When people want to eat a bit healthier, they usually turn to fish or chicken. However, most of you probably don’t know that venison is actually one of the healthiest meat options there is. Deer meat is very popular in the Western world because it has plenty of nutrients, vitamins, protein and it is low in fats. If you ever tried venison and you didn’t like the taste, it’s probably due to poor way of preparation. There are dozens of recipes online for cooking deer meat, but there are some universal rules that should be followed when preparing it.
Don’t Overcook It
The first mistake people usually make when preparing deer meat is that they overcook it. When it’s overcooked, the meat becomes hard to chew and rubbery. This is lean meat and it’s very low in fat, so it’s best to serve it medium rare. Also, if venison is cooking for too long, it will start losing its nutrients. Also, when preparing the essential cooking equipment which you can find here, use a pan and put the meat in it. However, don’t cover the pan, and make sure the venison is warmed up to room temperature before throwing it in the pan.
The Cut Determines the Cooking Method
The way you prepare your deer meat will ultimately depend on where the cut comes from. If the cut is a tenderloin or loin, you have more space for high-heat grilling and you can sear the meat and make it sizzle for a while. Another great cooking method for this part of the venison is smoking. If you’re short on time, try a vertical charcoal smoker instead. It cooks faster than other types and it doesn’t need as much fuel. On the other hand, if the cut is from some tougher areas, such as neck or shoulder, you will have to cook it slowly with braising or stewing. For example, you can make a great soup from such meat if you’re patient enough and have the time.

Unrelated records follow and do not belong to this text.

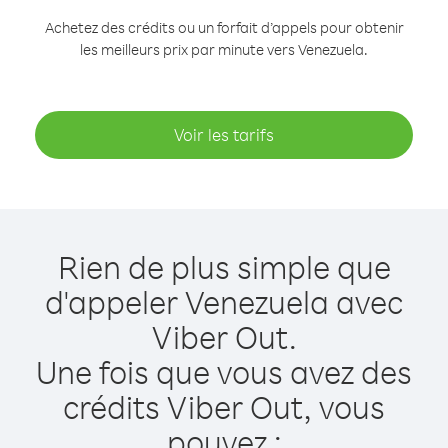
Achetez des crédits ou un forfait d’appels pour obtenir
les meilleurs prix par minute vers Venezuela.
Voir les tarifs
Rien de plus simple que
d'appeler Venezuela avec
Viber Out.
Une fois que vous avez des
crédits Viber Out, vous
pouvez :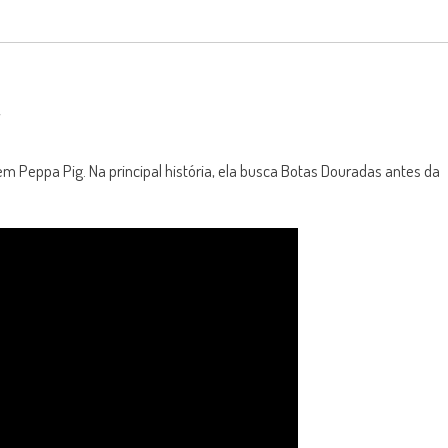
 Peppa Pig. Na principal história, ela busca Botas Douradas antes da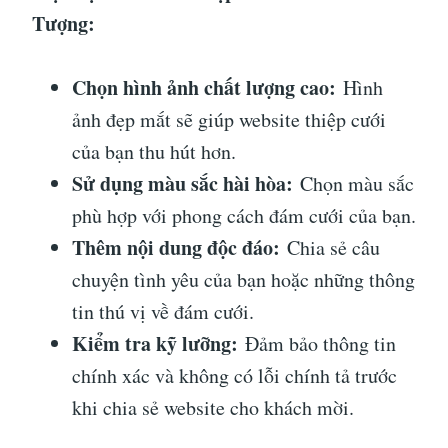
Tượng:
Chọn hình ảnh chất lượng cao:
Hình
ảnh đẹp mắt sẽ giúp website thiệp cưới
của bạn thu hút hơn.
Sử dụng màu sắc hài hòa:
Chọn màu sắc
phù hợp với phong cách đám cưới của bạn.
Thêm nội dung độc đáo:
Chia sẻ câu
chuyện tình yêu của bạn hoặc những thông
tin thú vị về đám cưới.
Kiểm tra kỹ lưỡng:
Đảm bảo thông tin
chính xác và không có lỗi chính tả trước
khi chia sẻ website cho khách mời.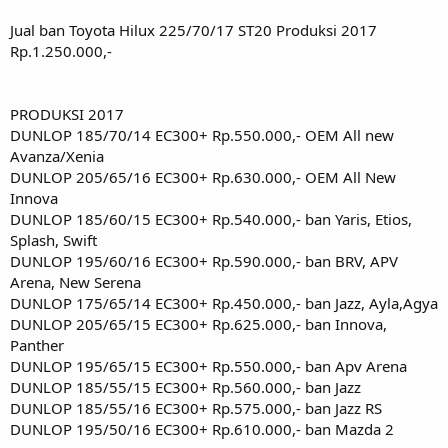
Jual ban Toyota Hilux 225/70/17 ST20 Produksi 2017
Rp.1.250.000,-
PRODUKSI 2017
DUNLOP 185/70/14 EC300+ Rp.550.000,- OEM All new
Avanza/Xenia
DUNLOP 205/65/16 EC300+ Rp.630.000,- OEM All New
Innova
DUNLOP 185/60/15 EC300+ Rp.540.000,- ban Yaris, Etios,
Splash, Swift
DUNLOP 195/60/16 EC300+ Rp.590.000,- ban BRV, APV
Arena, New Serena
DUNLOP 175/65/14 EC300+ Rp.450.000,- ban Jazz, Ayla,Agya
DUNLOP 205/65/15 EC300+ Rp.625.000,- ban Innova,
Panther
DUNLOP 195/65/15 EC300+ Rp.550.000,- ban Apv Arena
DUNLOP 185/55/15 EC300+ Rp.560.000,- ban Jazz
DUNLOP 185/55/16 EC300+ Rp.575.000,- ban Jazz RS
DUNLOP 195/50/16 EC300+ Rp.610.000,- ban Mazda 2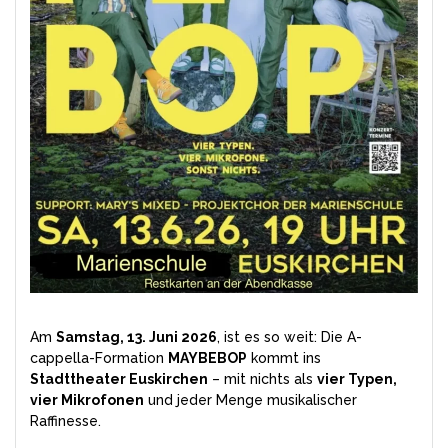
Am
Samstag, 13. Juni 2026
, ist es so weit: Die A-
cappella-Formation
MAYBEBOP
kommt ins
Stadttheater Euskirchen
– mit nichts als
vier Typen,
vier Mikrofonen
und jeder Menge musikalischer
Raffinesse.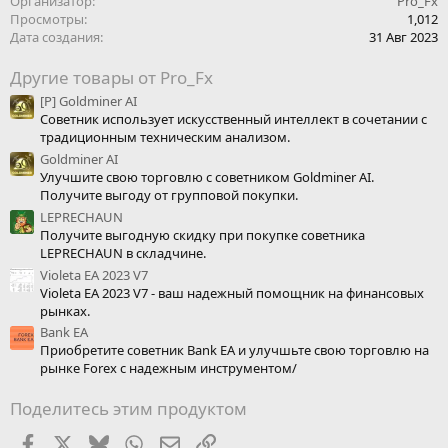
Организатор
Pro_Fx
Просмотры
1,012
Дата создания
31 Авг 2023
Другие товары от Pro_Fx
[Р] Goldminer AI
Советник использует искусственный интеллект в сочетании с
традиционным техническим анализом.
Goldminer AI
Улучшите свою торговлю с советником Goldminer AI.
Получите выгоду от групповой покупки.
LEPRECHAUN
Получите выгодную скидку при покупке советника
LEPRECHAUN в складчине.
Violeta EA 2023 V7
Violeta EA 2023 V7 - ваш надежный помощник на финансовых
рынках.
Bank EA
Приобретите советник Bank EA и улучшьте свою торговлю на
рынке Forex с надежным инструментом/
Поделитесь этим продуктом
Facebook
X (Twitter)
Bluesky
WhatsApp
Электронная почта
Ссылка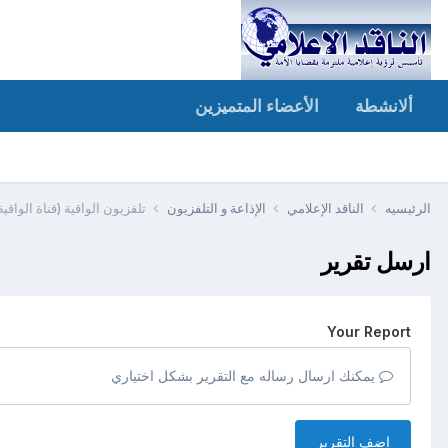
ألانشطة
الأعضاء المتميزين
الرئيسيه
الناقد الإعلامي
الإذاعة و التلفزيون
تلفزيون الواقية (قناة الواقية المرئية) alwaqiyahtv +مر
ارسل تقرير
Your Report
يمكنك ارسال رساله مع التقرير بشكل اختياري
اضف التقرير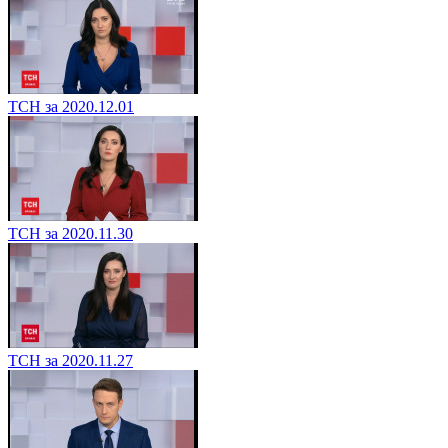
ТСН за 2020.12.01
ТСН за 2020.11.30
ТСН за 2020.11.27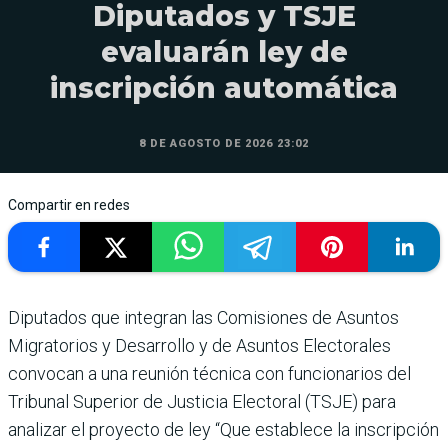
Diputados y TSJE
evaluarán ley de
inscripción automática
8 DE AGOSTO DE 2026 23:02
Compartir en redes
Diputados que integran las Comisiones de Asuntos
Migratorios y Desarrollo y de Asuntos Electorales
convocan a una reunión técnica con funcionarios del
Tribunal Superior de Justicia Electoral (TSJE) para
analizar el proyecto de ley “Que establece la inscripción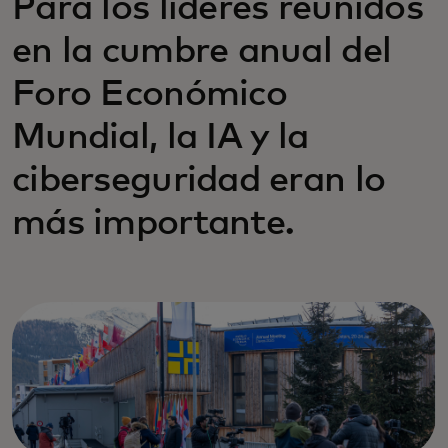
Para los líderes reunidos
en la cumbre anual del
Foro Económico
Mundial, la IA y la
ciberseguridad eran lo
más importante.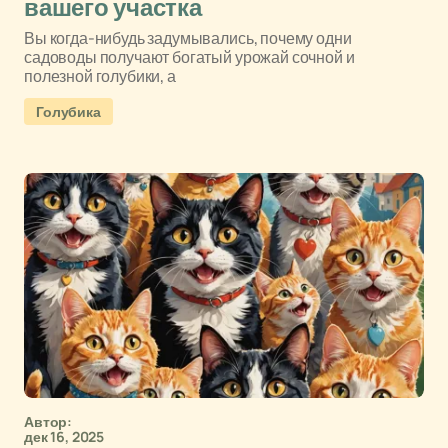
вашего участка
Вы когда-нибудь задумывались, почему одни
садоводы получают богатый урожай сочной и
полезной голубики, а
Голубика
Автор:
дек 16, 2025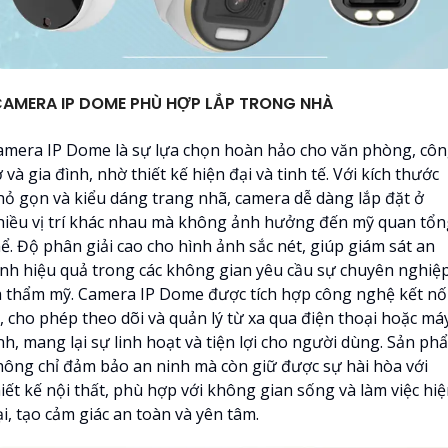
AMERA IP DOME PHÙ HỢP LẮP TRONG NHÀ
amera IP Dome là sự lựa chọn hoàn hảo cho văn phòng, cô
 và gia đình, nhờ thiết kế hiện đại và tinh tế. Với kích thước
hỏ gọn và kiểu dáng trang nhã, camera dễ dàng lắp đặt ở
hiều vị trí khác nhau mà không ảnh hưởng đến mỹ quan tổn
ể. Độ phân giải cao cho hình ảnh sắc nét, giúp giám sát an
inh hiệu quả trong các không gian yêu cầu sự chuyên nghiệ
à thẩm mỹ. Camera IP Dome được tích hợp công nghệ kết nố
P, cho phép theo dõi và quản lý từ xa qua điện thoại hoặc má
nh, mang lại sự linh hoạt và tiện lợi cho người dùng. Sản ph
hông chỉ đảm bảo an ninh mà còn giữ được sự hài hòa với
iết kế nội thất, phù hợp với không gian sống và làm việc hi
i, tạo cảm giác an toàn và yên tâm.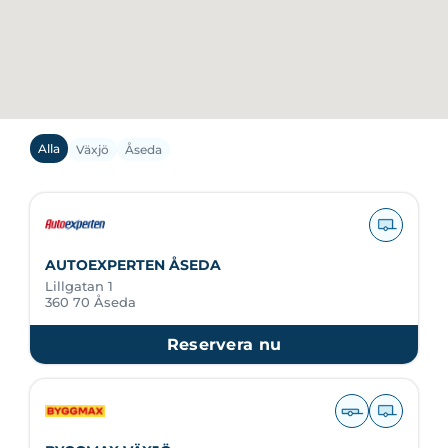
Alla
Växjö
Åseda
AUTOEXPERTEN ÅSEDA
Lillgatan 1
360 70 Åseda
Reservera nu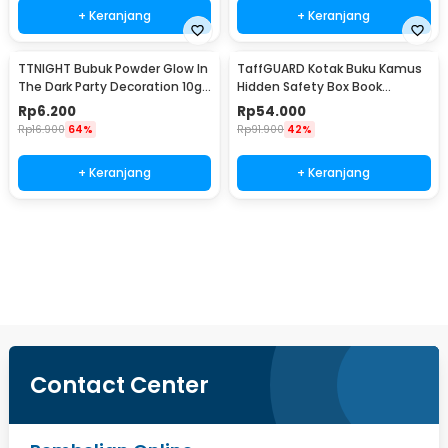
+ Keranjang
+ Keranjang
TTNIGHT Bubuk Powder Glow In
TaffGUARD Kotak Buku Kamus
The Dark Party Decoration 10g
Hidden Safety Box Book
- T01
Password Lock Size S - KB-10P
Rp
6.200
Rp
54.000
Rp
16.900
64%
Rp
91.900
42%
+ Keranjang
+ Keranjang
Beli Sekarang
Contact Center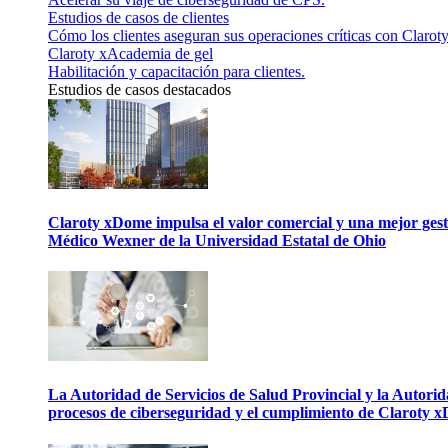
Estudios de casos de clientes
Cómo los clientes aseguran sus operaciones críticas con Claroty
Claroty xAcademia de gel
Habilitación y capacitación para clientes.
Estudios de casos destacados
Claroty xDome impulsa el valor comercial y una mejor gesti
Médico Wexner de la Universidad Estatal de Ohio
La Autoridad de Servicios de Salud Provincial y la Autori
procesos de ciberseguridad y el cumplimiento de Claroty 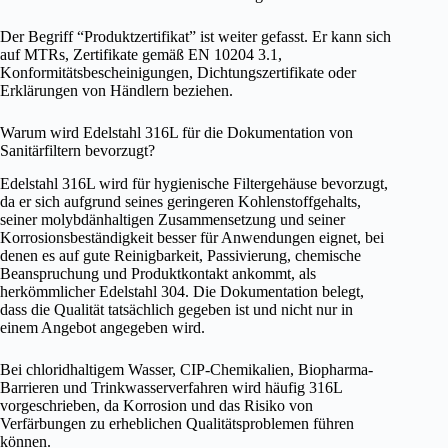
Der Begriff “Produktzertifikat” ist weiter gefasst. Er kann sich
auf MTRs, Zertifikate gemäß EN 10204 3.1,
Konformitätsbescheinigungen, Dichtungszertifikate oder
Erklärungen von Händlern beziehen.
Warum wird Edelstahl 316L für die Dokumentation von
Sanitärfiltern bevorzugt?
Edelstahl 316L wird für hygienische Filtergehäuse bevorzugt,
da er sich aufgrund seines geringeren Kohlenstoffgehalts,
seiner molybdänhaltigen Zusammensetzung und seiner
Korrosionsbeständigkeit besser für Anwendungen eignet, bei
denen es auf gute Reinigbarkeit, Passivierung, chemische
Beanspruchung und Produktkontakt ankommt, als
herkömmlicher Edelstahl 304. Die Dokumentation belegt,
dass die Qualität tatsächlich gegeben ist und nicht nur in
einem Angebot angegeben wird.
Bei chloridhaltigem Wasser, CIP-Chemikalien, Biopharma-
Barrieren und Trinkwasserverfahren wird häufig 316L
vorgeschrieben, da Korrosion und das Risiko von
Verfärbungen zu erheblichen Qualitätsproblemen führen
können.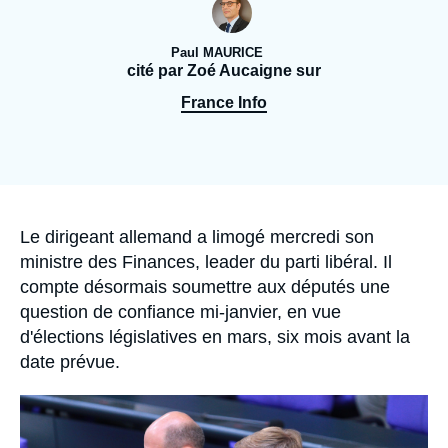
Se connecter
Paul MAURICE
Nous soutenir
cité par Zoé Aucaigne sur
France Info
Accroche
Le dirigeant allemand a limogé mercredi son
ministre des Finances, leader du parti libéral. Il
compte désormais soumettre aux députés une
question de confiance mi-janvier, en vue
d'élections législatives en mars, six mois avant la
date prévue.
Image
principale
médiatique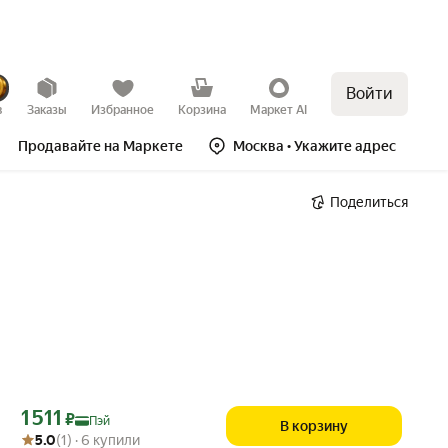
Войти
в
Заказы
Избранное
Корзина
Маркет AI
Продавайте на Маркете
Москва
• Укажите адрес
Поделиться
Цена с картой Яндекс Пэй 1511 ₽ вместо
1 511
₽
Пэй
В корзину
Рейтинг товара: 5.0 из 5
Оценок: (1) · 6 купили
5.0
(1) · 6 купили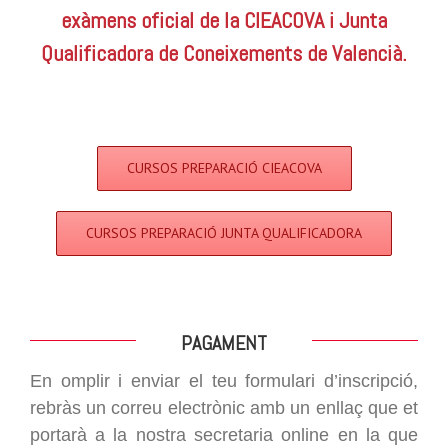
exàmens oficial de la
CIEACOVA i
Junta
Qualificadora de Coneixements de Valencià.
CURSOS PREPARACIÓ CIEACOVA
CURSOS PREPARACIÓ JUNTA QUALIFICADORA
PAGAMENT
En omplir i enviar el teu formulari d’inscripció,
rebràs un correu electrònic amb un enllaç que et
portarà a la nostra secretaria online en la que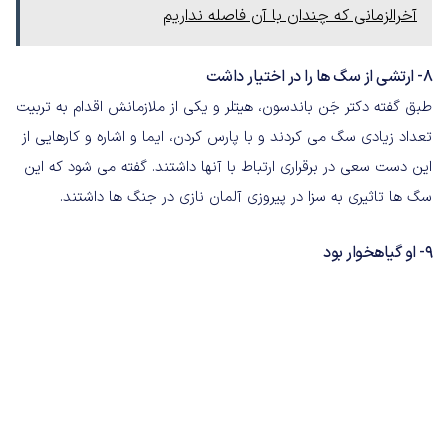
آخرالزمانی که چندان با آن فاصله نداریم
8- ارتشی از سگ ها را در اختیار داشت
طبق گفته دکتر جَن باندسون، هیتلر و یکی از ملازمانش اقدام به تربیت
تعداد زیادی سگ می کردند و با پارس کردن، ایما و اشاره و کارهایی از
این دست سعی در برقراری ارتباط با آنها داشتند. گفته می شود که این
سگ ها تاثیری به سزا در پیروزی آلمان نازی در جنگ ها داشتند.
9- او گیاهخوار بود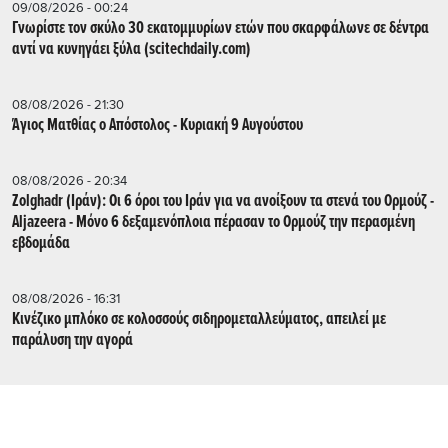
09/08/2026 - 00:24
Γνωρίστε τον σκύλο 30 εκατομμυρίων ετών που σκαρφάλωνε σε δέντρα
αντί να κυνηγάει ξύλα (scitechdaily.com)
08/08/2026 - 21:30
Άγιος Ματθίας ο Απόστολος - Κυριακή 9 Αυγούστου
08/08/2026 - 20:34
Zolghadr (Ιράν): Οι 6 όροι του Ιράν για να ανοίξουν τα στενά του Ορμούζ -
Aljazeera - Mόνο 6 δεξαμενόπλοια πέρασαν το Ορμούζ την περασμένη
εβδομάδα
08/08/2026 - 16:31
Κινέζικο μπλόκο σε κολοσσούς σιδηρομεταλλεύματος, απειλεί με
παράλυση την αγορά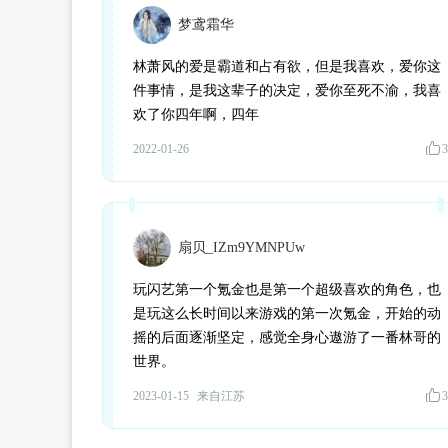
梦鸢霜华
林萧风的爱是霸道和占有欲，但是我喜欢，爱你这
件事情，是我这辈子的决定，爱你至死不渝，我喜
欢了你四年啊，四年
2022-01-26
3
扇贝_IZm9YMNPUw
玩闪艺第一个氪金也是第一个超级喜欢的角色，也
是玩这么长时间以来游戏的第一次氪金，开始的动
摇的后面逐渐坚定，感觉全身心遨游了一番林哥的
世界。
2023-01-15
来自江苏
3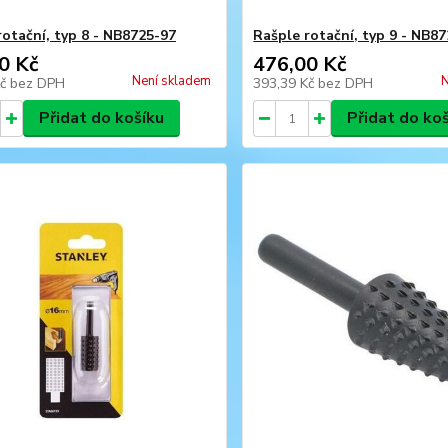
rotační, typ 8 - NB8725-97
Rašple rotační, typ 9 - NB8
0 Kč
476,00 Kč
Není skladem
N
Kč
bez DPH
393,39 Kč
bez DPH
Přidat do košíku
Přidat do ko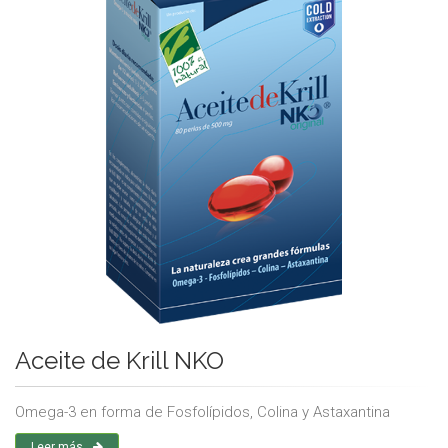
Aceite de Krill NKO
Omega-3 en forma de Fosfolípidos, Colina y Astaxantina
Leer más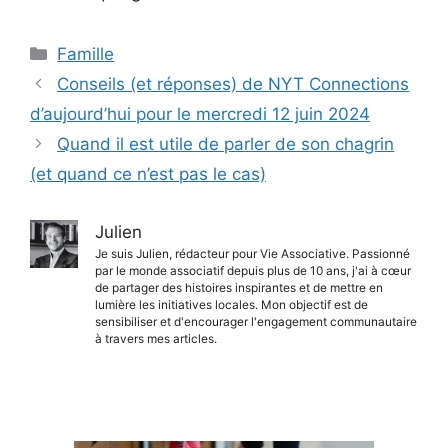
Catégories
Famille
Conseils (et réponses) de NYT Connections
d’aujourd’hui pour le mercredi 12 juin 2024
Quand il est utile de parler de son chagrin
(et quand ce n’est pas le cas)
Julien
Je suis Julien, rédacteur pour Vie Associative. Passionné
par le monde associatif depuis plus de 10 ans, j'ai à cœur
de partager des histoires inspirantes et de mettre en
lumière les initiatives locales. Mon objectif est de
sensibiliser et d'encourager l'engagement communautaire
à travers mes articles.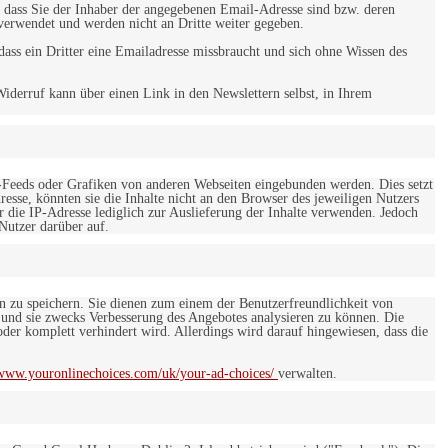
 dass Sie der Inhaber der angegebenen Email-Adresse sind bzw. deren
verwendet und werden nicht an Dritte weiter gegeben.
ss ein Dritter eine Emailadresse missbraucht und sich ohne Wissen des
iderruf kann über einen Link in den Newslettern selbst, in Ihrem
-Feeds oder Grafiken von anderen Webseiten eingebunden werden. Dies setzt
esse, könnten sie die Inhalte nicht an den Browser des jeweiligen Nutzers
r die IP-Adresse lediglich zur Auslieferung der Inhalte verwenden. Jedoch
 Nutzer darüber auf.
en zu speichern. Sie dienen zum einem der Benutzerfreundlichkeit von
 und sie zwecks Verbesserung des Angebotes analysieren zu können. Die
er komplett verhindert wird. Allerdings wird darauf hingewiesen, dass die
/www.youronlinechoices.com/uk/your-ad-choices/
verwalten.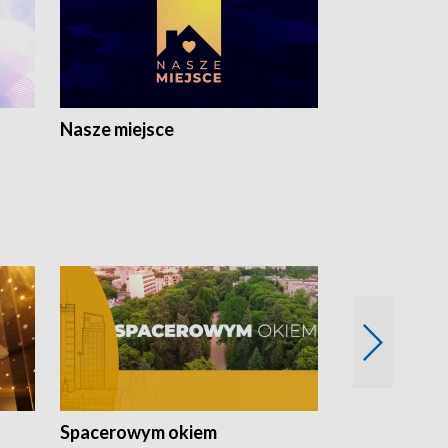
Nasze miejsce
Spacerowym okiem
Filmowe spo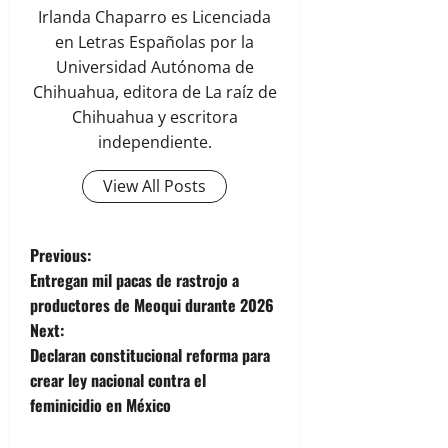
Irlanda Chaparro es Licenciada
en Letras Españolas por la
Universidad Autónoma de
Chihuahua, editora de La raíz de
Chihuahua y escritora
independiente.
View All Posts
P
Previous:
Entregan mil pacas de rastrojo a
o
productores de Meoqui durante 2026
Next:
s
Declaran constitucional reforma para
t
crear ley nacional contra el
feminicidio en México
n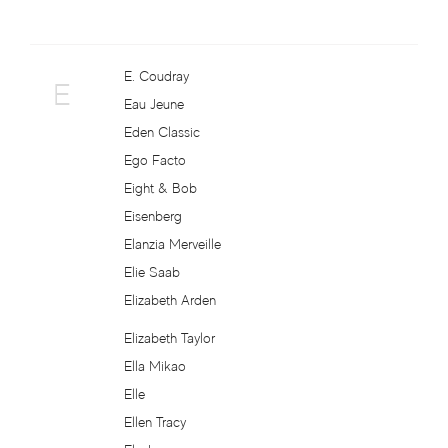
Carla Fracci
E. Coudray
Carner Barcelona
E
Eau Jeune
Carolina Herrera
Eden Classic
Ego Facto
Caron
Eight & Bob
Eisenberg
Carrera
Elanzia Merveille
Elie Saab
Carrera Jeans Parfums
Elizabeth Arden
Carthusia
Elizabeth Taylor
Ella Mikao
Cartier
Elle
Ellen Tracy
Carven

Remember, It’s Not Corn-Beef!
This is really important – venison is not the same as beef! So, don’t use it as a substitute in beef recipes. Deer meat has way less fat and marbling than corn-fed beef, so it’s not going to behave the same while cooking, nor the flavors are going to match. Deer forage grass, acorns, herbs and many other plants so their meat tastes significantly better, and a bit stronger. That is usually why the prices for venison in restaurants are higher than those of beef, but it’s totally worth it.
Tenderize the Meat
The key thing when preparing venison is tenderizing it because this meat can often be gamey and tough if you don’t prepare it well. For starters, pound the pieces with a meat mallet and then put them in a marinade for at least eight hours. There are great recipes for venison marinade online, or you can find some great ones at the store, but you want to include acidic ingredients into it, such as lemon juice in order to break down the fibers of the muscles to make the meat more tender. You can even rely on dry rubs with salt, coffee or ginger which will also make it soft and tender.
However, remember not to overdo it with the salt. Since venison steak is not the same as the regular steak and it’s leaner, it can easily dry out. So, if you put in too much salt it may turn into jerky right before your eyes. Also, don’t forget to take that little fat off the meat. You may think that if you leave it the meat won’t dry out. But in fact, deer fat tastes terrible and it can only ruin your meal.
Just like any other meat, venison will also require special treatment if you want to do it right. These tips above will make sure you do it right and prepare an amazing meal out of your venison, so make sure to be careful and patient with it.